Reading passage

# # # #

"Ghost Towns" is the first 8K video on YouTube

Shawn Knight

Posts: 15,284   +192
Staff member

One of our informal real-world performance tests when reviewing a new desktop or notebook is monitoring how well it can handle a 4K video on YouTube. It may not sound all that impressive but the truth is, many systems struggle to play the clip without serious lag.

Now, we’ve learned that 8K videos have started to appear on the popular video sharing website.

As 9to5Google points out, YouTube has technically supported 8K video since 2010 but labeling (4320p/8K) was added only earlier this year. Regardless, the first clip is now here and, well, you’ll need a monster of a system to view it properly.

Ghost Towns” was filmed using a RED Epic Dragon 6K camera in portrait orientation. To become a true 8K clip, some scenes were upscaled / stitched together using Adobe After Effects. There are very few native 8K cameras available and it won’t be until later this year that most start to trickle down to consumers.

# # # #

Data shown
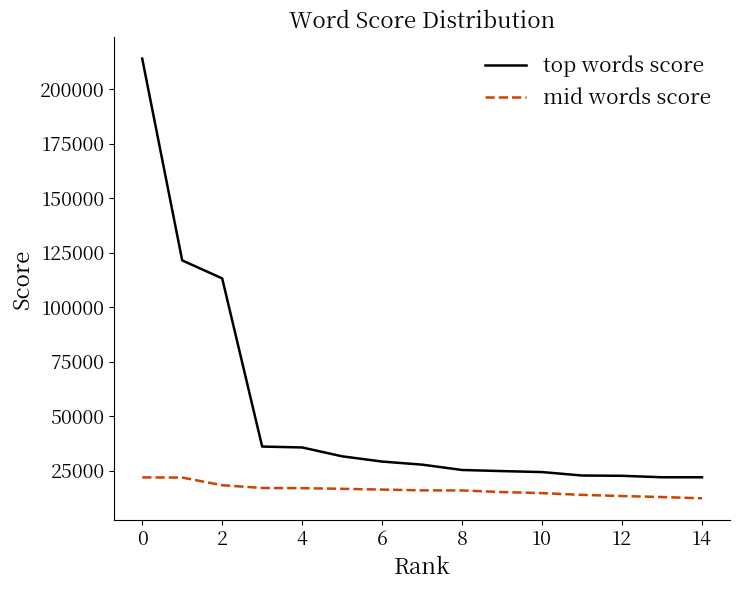

Rank the series by their maximum value, from lowest to highest.

mid words score, top words score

# # # #

What you will do
Could you carry the post about the first 8K video on YouTube forward from its last sentence with the next part? The lines above are a separate set and have nothing to do with the post about 8K video on YouTube.

Answer box
With 8K, YouTube – and the industry in general – finds itself in the middle of a “chicken and egg” dilemma. If there’s no 8K content, people will be less inclined to buy the hardware necessary to support its playback. Similarly, without the hardware to watch it, content creators have little reason to produce mega resolution videos.

Is your computer able to watch the new 8K clip at decent frame rates? If so, let us know what sort of hardware you’re running in the comments section below.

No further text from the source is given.